- _WHAT THE TASK REQUIRES_: Produce as output only the lines below starting at the line with "#1c1c1c; stroke-width: 25" and continuing through the line with "2 1 2 8 2 1", each one exactly as written.

- _RAW DATA_:
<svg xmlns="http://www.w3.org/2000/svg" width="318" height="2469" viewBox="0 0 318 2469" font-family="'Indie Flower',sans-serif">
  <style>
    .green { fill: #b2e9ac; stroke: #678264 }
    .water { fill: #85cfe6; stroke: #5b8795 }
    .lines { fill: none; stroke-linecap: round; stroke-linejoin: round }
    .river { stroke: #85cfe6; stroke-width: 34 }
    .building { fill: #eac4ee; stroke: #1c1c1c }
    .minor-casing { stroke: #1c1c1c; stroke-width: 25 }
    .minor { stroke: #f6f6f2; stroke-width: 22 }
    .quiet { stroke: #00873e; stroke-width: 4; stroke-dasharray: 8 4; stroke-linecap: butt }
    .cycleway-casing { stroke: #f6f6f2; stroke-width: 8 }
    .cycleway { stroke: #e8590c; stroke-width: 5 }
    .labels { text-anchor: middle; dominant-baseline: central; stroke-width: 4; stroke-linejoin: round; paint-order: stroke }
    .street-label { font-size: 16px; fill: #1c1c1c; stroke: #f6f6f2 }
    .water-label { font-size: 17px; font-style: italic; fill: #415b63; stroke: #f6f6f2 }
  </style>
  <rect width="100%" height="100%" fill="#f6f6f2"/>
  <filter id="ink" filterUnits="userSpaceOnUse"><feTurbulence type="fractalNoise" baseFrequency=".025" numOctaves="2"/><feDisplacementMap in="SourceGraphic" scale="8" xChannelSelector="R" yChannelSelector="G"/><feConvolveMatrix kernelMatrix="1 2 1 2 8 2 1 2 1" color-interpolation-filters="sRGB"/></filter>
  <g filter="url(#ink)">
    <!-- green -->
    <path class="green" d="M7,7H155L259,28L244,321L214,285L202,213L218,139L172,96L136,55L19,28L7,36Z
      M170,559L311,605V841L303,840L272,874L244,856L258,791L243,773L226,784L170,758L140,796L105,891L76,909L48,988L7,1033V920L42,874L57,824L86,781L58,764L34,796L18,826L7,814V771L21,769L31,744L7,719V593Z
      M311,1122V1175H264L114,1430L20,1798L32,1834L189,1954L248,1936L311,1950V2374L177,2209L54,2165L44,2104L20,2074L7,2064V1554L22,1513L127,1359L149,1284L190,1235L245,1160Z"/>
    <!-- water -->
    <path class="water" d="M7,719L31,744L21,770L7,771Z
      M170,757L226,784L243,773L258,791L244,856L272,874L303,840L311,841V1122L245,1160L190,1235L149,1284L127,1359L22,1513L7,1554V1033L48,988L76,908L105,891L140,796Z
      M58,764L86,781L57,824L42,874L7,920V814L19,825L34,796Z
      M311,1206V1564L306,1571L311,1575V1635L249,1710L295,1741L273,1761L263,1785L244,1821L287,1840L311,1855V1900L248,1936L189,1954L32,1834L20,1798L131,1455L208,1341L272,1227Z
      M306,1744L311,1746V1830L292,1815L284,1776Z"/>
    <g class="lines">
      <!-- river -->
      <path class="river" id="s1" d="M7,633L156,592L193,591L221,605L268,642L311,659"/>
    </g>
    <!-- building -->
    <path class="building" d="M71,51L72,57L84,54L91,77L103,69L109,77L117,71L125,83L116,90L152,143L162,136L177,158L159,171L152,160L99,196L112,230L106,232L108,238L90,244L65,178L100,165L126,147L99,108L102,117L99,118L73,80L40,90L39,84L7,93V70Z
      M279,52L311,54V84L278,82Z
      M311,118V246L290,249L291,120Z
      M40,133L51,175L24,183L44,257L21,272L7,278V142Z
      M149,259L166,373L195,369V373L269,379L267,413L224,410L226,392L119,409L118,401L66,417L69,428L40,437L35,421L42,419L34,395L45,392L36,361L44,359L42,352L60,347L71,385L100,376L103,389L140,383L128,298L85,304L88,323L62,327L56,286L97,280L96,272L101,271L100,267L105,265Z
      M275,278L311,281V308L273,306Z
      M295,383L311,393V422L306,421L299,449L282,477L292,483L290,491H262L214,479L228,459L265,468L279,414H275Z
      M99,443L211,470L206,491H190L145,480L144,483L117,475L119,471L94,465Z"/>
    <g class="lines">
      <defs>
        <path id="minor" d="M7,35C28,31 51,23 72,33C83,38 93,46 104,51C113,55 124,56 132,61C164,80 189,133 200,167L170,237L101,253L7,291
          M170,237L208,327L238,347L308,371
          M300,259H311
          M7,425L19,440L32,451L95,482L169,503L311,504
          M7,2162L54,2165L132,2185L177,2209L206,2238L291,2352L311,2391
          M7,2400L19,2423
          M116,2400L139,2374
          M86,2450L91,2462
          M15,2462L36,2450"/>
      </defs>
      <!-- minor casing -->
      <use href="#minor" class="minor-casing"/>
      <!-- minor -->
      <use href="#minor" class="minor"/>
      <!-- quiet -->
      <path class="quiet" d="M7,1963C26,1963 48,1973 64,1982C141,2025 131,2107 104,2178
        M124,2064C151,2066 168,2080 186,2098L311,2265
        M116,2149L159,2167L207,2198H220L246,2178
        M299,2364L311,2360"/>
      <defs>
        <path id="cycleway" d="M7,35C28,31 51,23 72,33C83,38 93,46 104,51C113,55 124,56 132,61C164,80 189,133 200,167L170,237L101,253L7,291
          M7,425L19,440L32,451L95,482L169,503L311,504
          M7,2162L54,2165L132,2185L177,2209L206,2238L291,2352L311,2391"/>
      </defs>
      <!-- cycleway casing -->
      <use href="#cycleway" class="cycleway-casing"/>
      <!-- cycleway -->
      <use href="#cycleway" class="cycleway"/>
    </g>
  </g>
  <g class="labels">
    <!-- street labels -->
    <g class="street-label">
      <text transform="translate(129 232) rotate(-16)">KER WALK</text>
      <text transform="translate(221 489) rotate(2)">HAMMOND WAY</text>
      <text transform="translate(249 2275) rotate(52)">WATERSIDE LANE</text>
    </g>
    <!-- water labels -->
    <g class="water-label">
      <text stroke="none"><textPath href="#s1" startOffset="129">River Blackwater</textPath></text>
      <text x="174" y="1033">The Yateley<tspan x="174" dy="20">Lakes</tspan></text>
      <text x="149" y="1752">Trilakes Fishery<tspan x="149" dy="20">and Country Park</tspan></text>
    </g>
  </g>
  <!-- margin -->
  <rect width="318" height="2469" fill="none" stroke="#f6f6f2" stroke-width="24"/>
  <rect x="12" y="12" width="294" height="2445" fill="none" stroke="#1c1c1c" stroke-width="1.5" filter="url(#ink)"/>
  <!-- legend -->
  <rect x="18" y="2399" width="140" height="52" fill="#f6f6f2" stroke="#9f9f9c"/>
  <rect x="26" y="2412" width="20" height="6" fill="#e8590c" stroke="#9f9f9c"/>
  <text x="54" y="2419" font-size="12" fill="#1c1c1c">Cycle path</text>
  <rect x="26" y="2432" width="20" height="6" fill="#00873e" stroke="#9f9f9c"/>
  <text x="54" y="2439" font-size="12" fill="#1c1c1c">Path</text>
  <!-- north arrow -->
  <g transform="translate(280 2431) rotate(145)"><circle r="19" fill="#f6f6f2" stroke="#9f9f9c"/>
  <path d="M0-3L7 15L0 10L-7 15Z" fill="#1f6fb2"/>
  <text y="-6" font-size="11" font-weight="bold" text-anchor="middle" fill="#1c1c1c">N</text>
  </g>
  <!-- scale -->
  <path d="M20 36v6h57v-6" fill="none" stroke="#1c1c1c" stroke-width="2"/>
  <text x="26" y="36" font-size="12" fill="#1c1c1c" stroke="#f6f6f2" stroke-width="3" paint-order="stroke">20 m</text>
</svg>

- _TASK RESPONSE_:
    .minor-casing { stroke: #1c1c1c; stroke-width: 25 }
    .minor { stroke: #f6f6f2; stroke-width: 22 }
    .quiet { stroke: #00873e; stroke-width: 4; stroke-dasharray: 8 4; stroke-linecap: butt }
    .cycleway-casing { stroke: #f6f6f2; stroke-width: 8 }
    .cycleway { stroke: #e8590c; stroke-width: 5 }
    .labels { text-anchor: middle; dominant-baseline: central; stroke-width: 4; stroke-linejoin: round; paint-order: stroke }
    .street-label { font-size: 16px; fill: #1c1c1c; stroke: #f6f6f2 }
    .water-label { font-size: 17px; font-style: italic; fill: #415b63; stroke: #f6f6f2 }
  </style>
  <rect width="100%" height="100%" fill="#f6f6f2"/>
  <filter id="ink" filterUnits="userSpaceOnUse"><feTurbulence type="fractalNoise" baseFrequency=".025" numOctaves="2"/><feDisplacementMap in="SourceGraphic" scale="8" xChannelSelector="R" yChannelSelector="G"/><feConvolveMatrix kernelMatrix="1 2 1 2 8 2 1 2 1" color-interpolation-filters="sRGB"/></filter>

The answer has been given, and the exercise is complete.